* _Extrait_:
·····

Madame Th. Bentzon/14

La bibliothèque libre.
P. Lethiellieux, libraire-éditeur (p. 170-180).

XIV

Dans les premiers mois de 1906, par une journée glaciale, Mme Bentzon commit l’imprudence d’une course à Paris, pour aller voir M. Brunetière qu’on lui disait très mal. Elle y gagna une pneumonie aiguë dont elle faillit mourir. « Personne n’est reçu chez moi, on ne me dit pas qui vient[1] ». Cette fois encore, son énergique constitution triompha. Le printemps la retrouva debout et presque la même. Durant l’été, des amies vinrent successivement près d’elle, sentant que chaque heure était précieuse, voulant jouir de cette créature d’élite, tandis qu’on la possédait encore.

Les questions qui l’avaient tant occupée ne cessaient pas de s’imposer à elle : « Je dois recevoir et parler le moins possible. Justement une nuée d’intéressantes américaines m’est arrivée : Mrs Johnstone, du Century, Miss Mornas, la présidente de Bryn-Mawr[2], Miss Garrett, la fondatrice de la première faculté de médecine pour les femmes, à Baltimore… J’ai des nuits atroces[3] ». Elle écrivait un peu plus tard : « Je profite de ce magnifique mois d’octobre ; j’ai été alternativement plus et moins malade, étonnant les médecins par des soubresauts de santé aussi rapides qu’imprévus. Meudon est tout en escarpements, ce qui me rend l’exercice impossible ; j’en suis réduite au jardin. Je travaillerais, sans la foule de visites qui, malgré la défense absolue du médecin, s’abat ici. Meudon est trop près de Paris ! Il y a dix-neuf ans que ma chère maman est morte ; je traverse cette semaine d’agonie comme si mon deuil datait d’hier. Vous savez comme nous nous aimions. Mais pourquoi parler au passé, quand je me sens plus que jamais près d’elle[4] ? ».

·····

* _Données présentées_:

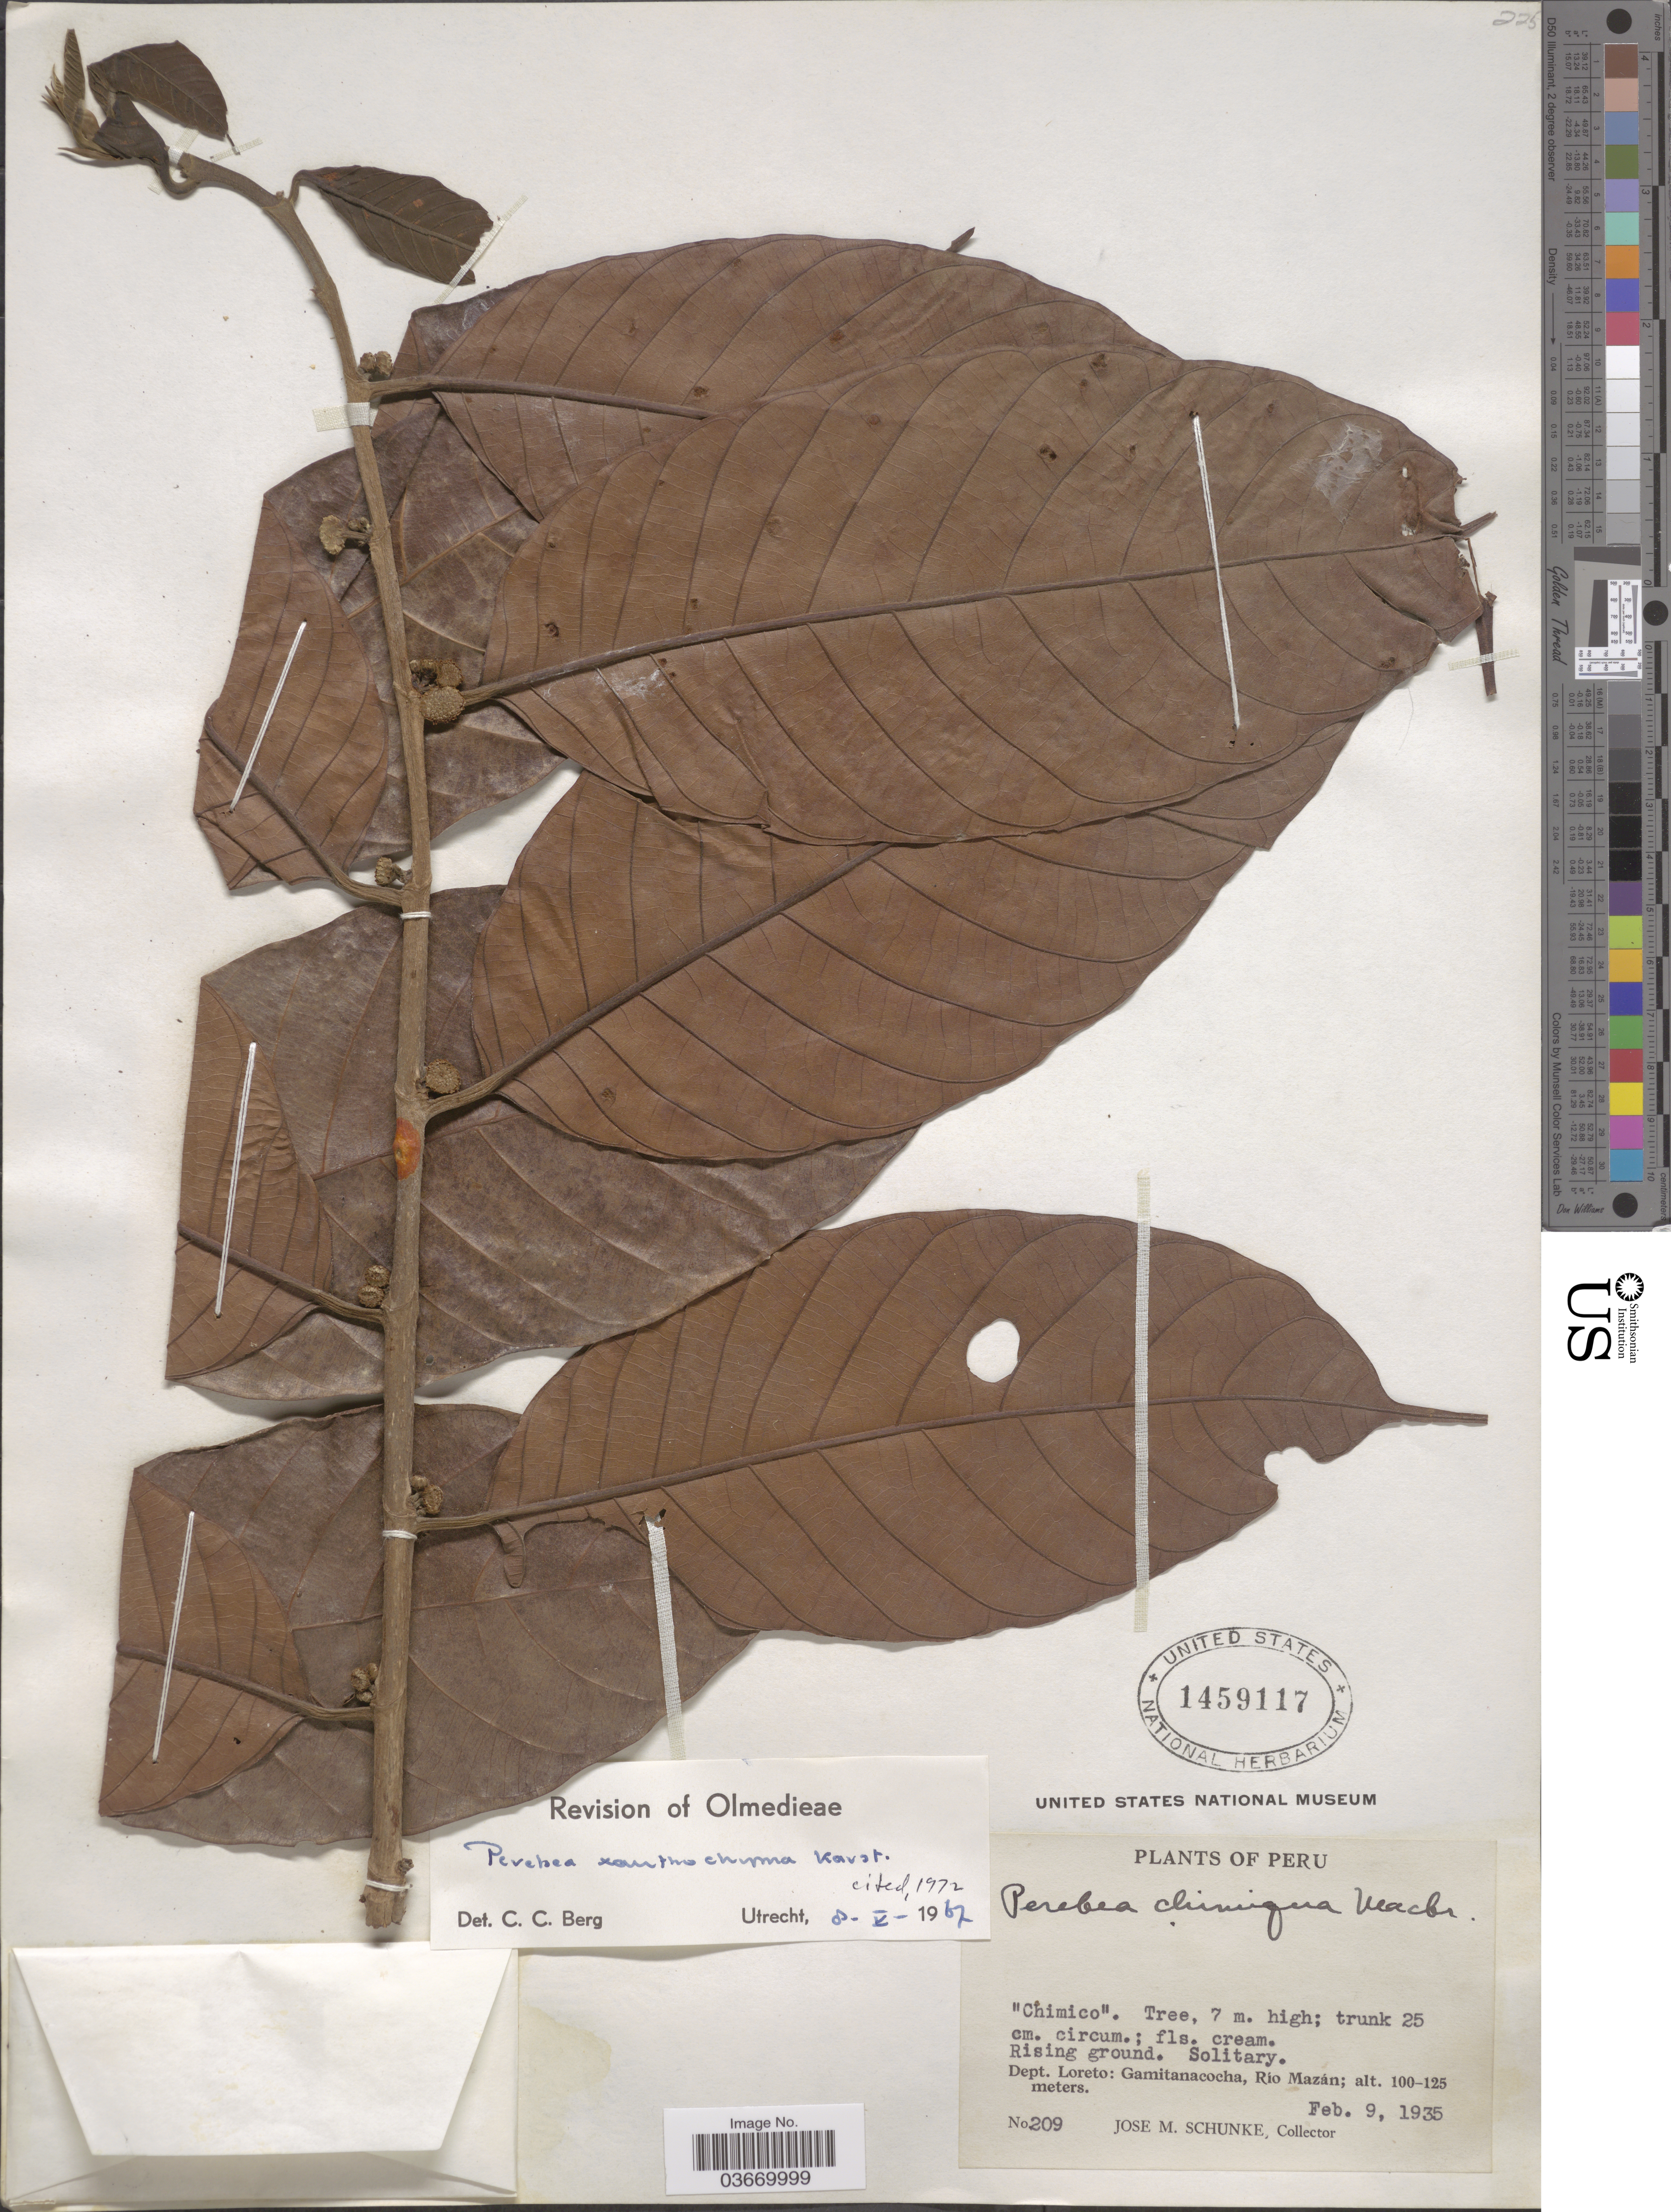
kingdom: Plantae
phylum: Tracheophyta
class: Magnoliopsida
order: Rosales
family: Moraceae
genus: Perebea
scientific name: Perebea xanthochyma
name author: H. Karst.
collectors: J. M. Schunke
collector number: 209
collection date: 1935-02-09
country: Peru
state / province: Loreto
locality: Dept. Loreto: Gamitanacocha, Rio Mazán.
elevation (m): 100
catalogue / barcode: US 1459117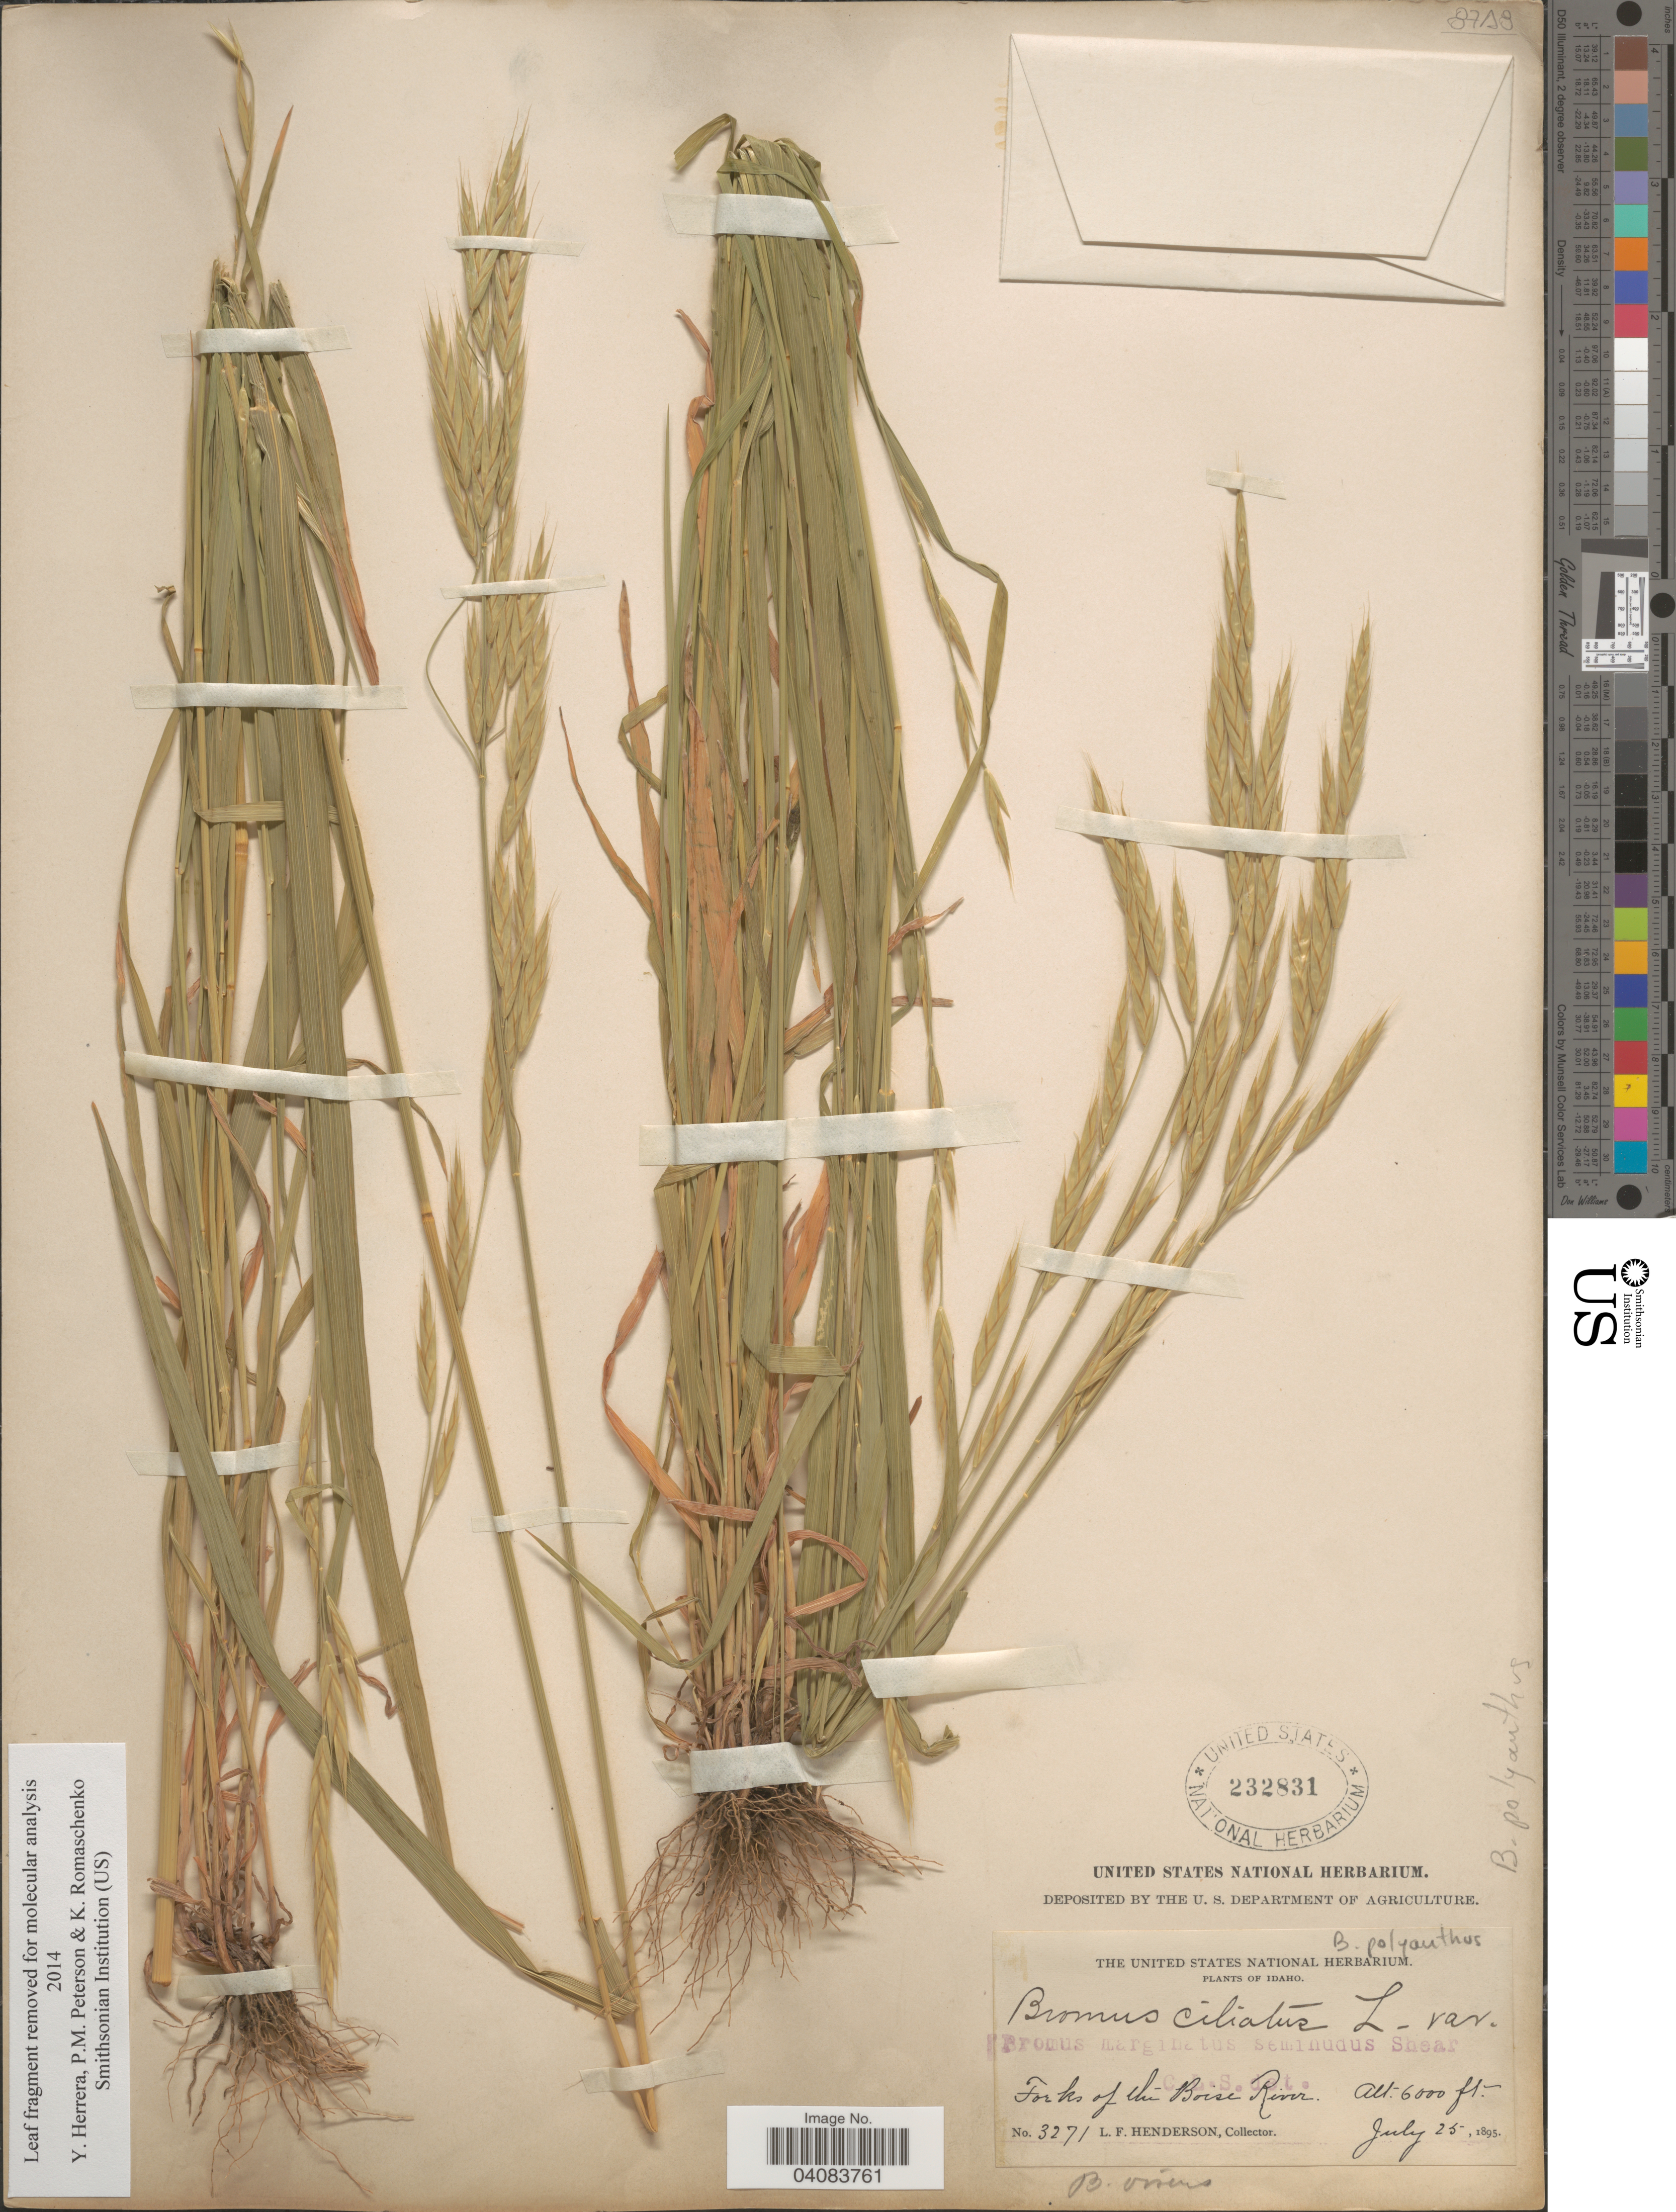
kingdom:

·····

* _Défi A_: D'après l'extrait, de quelle maladie Mme Bentzon fut-elle atteinte après sa course à Paris ?
* _Défi B_: Recopiez fidèlement le passage de l'extrait qui va de « La bibliothèque libre. » jusqu'à « la possédait encore. ».

* _Résultat attendu A_: Une pneumonie aiguë.

* _Résultat attendu B_:
La bibliothèque libre.
P. Lethiellieux, libraire-éditeur (p. 170-180).

XIV

Dans les premiers mois de 1906, par une journée glaciale, Mme Bentzon commit l’imprudence d’une course à Paris, pour aller voir M. Brunetière qu’on lui disait très mal. Elle y gagna une pneumonie aiguë dont elle faillit mourir. « Personne n’est reçu chez moi, on ne me dit pas qui vient[1] ». Cette fois encore, son énergique constitution triompha. Le printemps la retrouva debout et presque la même. Durant l’été, des amies vinrent successivement près d’elle, sentant que chaque heure était précieuse, voulant jouir de cette créature d’élite, tandis qu’on la possédait encore.